In einem weiteren offenen Brief haben sich mir und meinen Nobelpreiskollegen aus der Wirtschaftswissenschaft auch (insgesamt mehr als 80) Nobelpreisträgerinnen und Nobelpreisträger aus anderen wissenschaftlichen Disziplinen angeschlossen. Gemeinsam weisen wir darauf hin, dass „der enorme Anstieg des Lebensstandards und der Lebenserwartung in den letzten zwei Jahrhunderten größtenteils auf die Fortschritte in Wissenschaft und Technologie zurückzuführen ist. Kamala Harris versteht das und weiß, dass die Wahrung der Führungsrolle Amerikas in diesen Bereichen finanzielle Unterstützung durch die Bundesregierung, unabhängige Universitäten und internationale Zusammenarbeit erfordert. Harris erkennt auch die Schlüsselrolle an, die Einwanderer schon immer bei der Förderung der Wissenschaft gespielt haben.“
Bedauerlicherweise hat nicht einmal Musk – dessen Unternehmen von der Grundlagenforschung anderer abhängig sind – vollständig durchdacht, was Trump für seinen Profit bedeuten würde. Kurzfristige Gier – eine Fixierung auf Steuersenkungen und weniger Regulierung – hat viele führende Persönlichkeiten aus Industrie und Finanzwelt dazu verleitet, sich dem Trump-Team anzuschließen. Trump bietet einen auf Klüngelwirtschaft basierenden Renten-Kapitalismus an. Dabei handelt es sich um eine Spielart des Kapitalismus, der zwar für Musk und andere Milliardäre gut funktioniert, für alle anderen aber nicht.

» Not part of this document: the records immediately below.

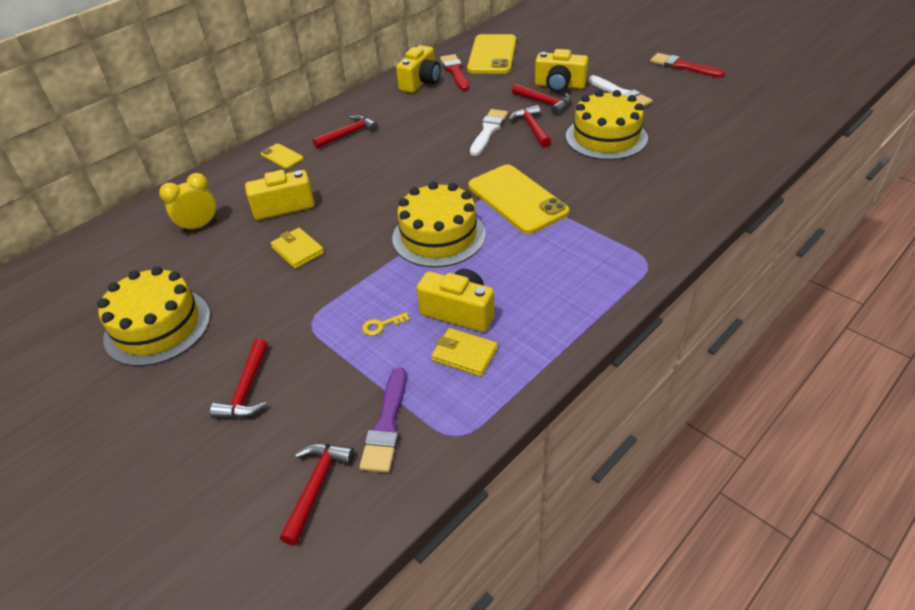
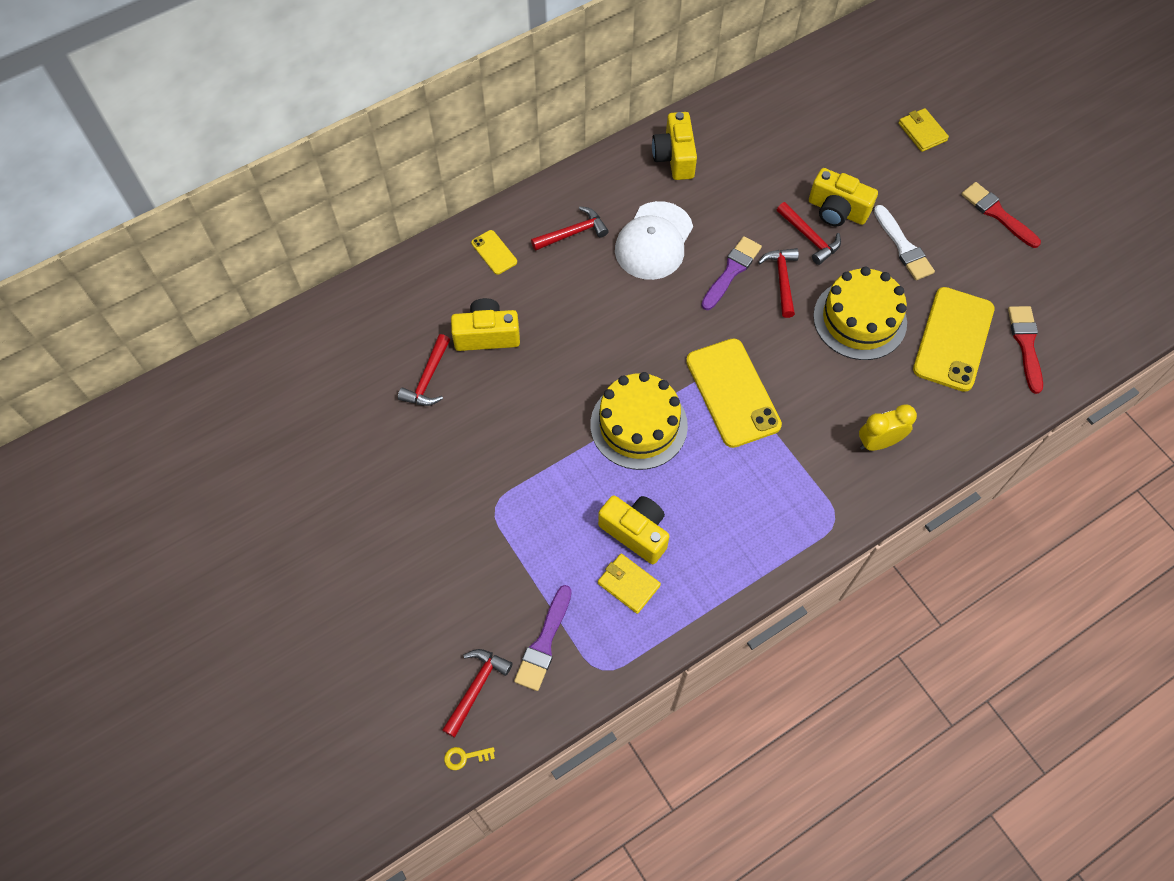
camera: 10 degrees right, 20 degrees up
yellow cake [97,266,210,366] -> none
yellow clock [159,173,217,233] -> yellow clock moved to [859,404,917,451]
red hammer [210,339,268,419] -> red hammer moved to [398,334,450,406]
yellow wallet [270,228,324,269] -> yellow wallet moved to [898,108,949,152]
yellow key [362,312,410,336] -> yellow key moved to [444,747,495,770]
yellow camera [396,45,441,93] -> yellow camera turned 135 degrees clockwise [652,112,697,180]
red brush [440,54,469,91] -> red brush moved to [1008,306,1043,394]
yellow phone [467,34,516,74] -> yellow phone moved to [913,287,995,392]
white brush [470,109,508,156] -> purple brush [701,236,762,310]
none -> white cap [615,201,693,280]

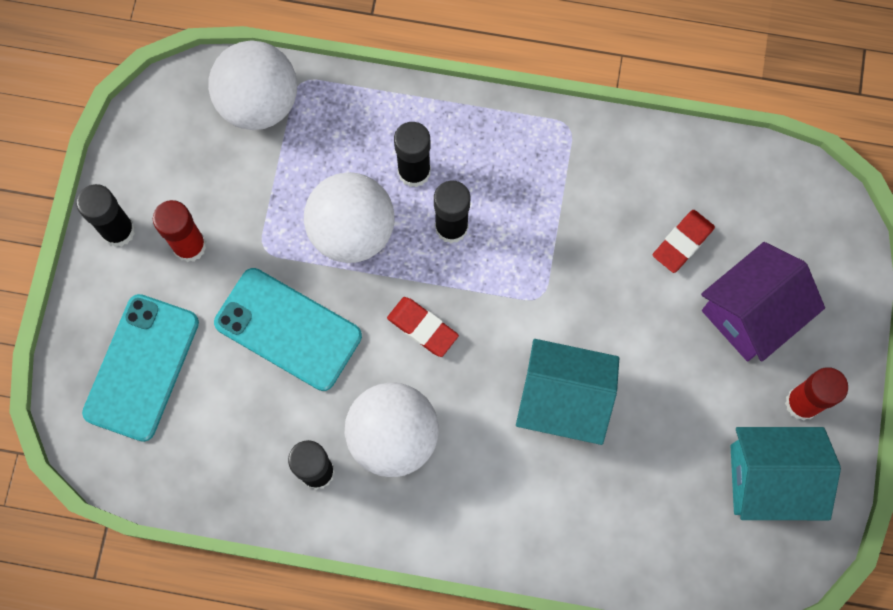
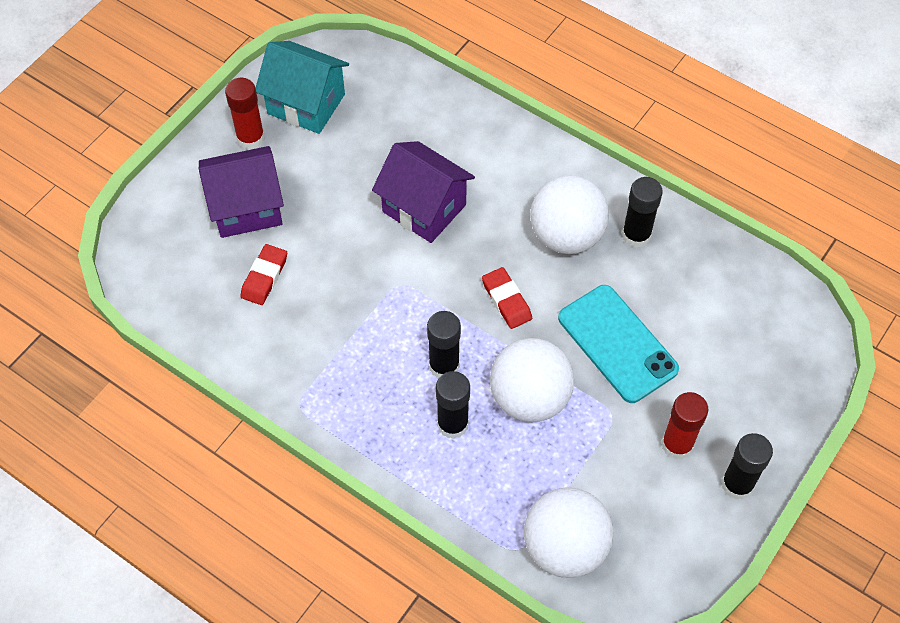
camera: 155 degrees left, 15 degrees down
turquoise phone [82,294,199,442] -> none
turquoise house [516,339,619,445] -> purple house [372,141,475,243]
red eraser [653,210,715,273] -> red eraser turned 45 degrees counterclockwise [240,244,287,305]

Harris hingegen vermittelt zumindest die Hoffnung, dass die amerikanische Bevölkerung durch Vernunft und Zusammenarbeit eine widerstandsfähigere, inklusivere und rascher wachsende Wirtschaft schaffen kann – eine Wirtschaft, die dem von Klüngelei geprägten Kapitalismus überlegen ist und die Früchte des Wachstums gerechter verteilt.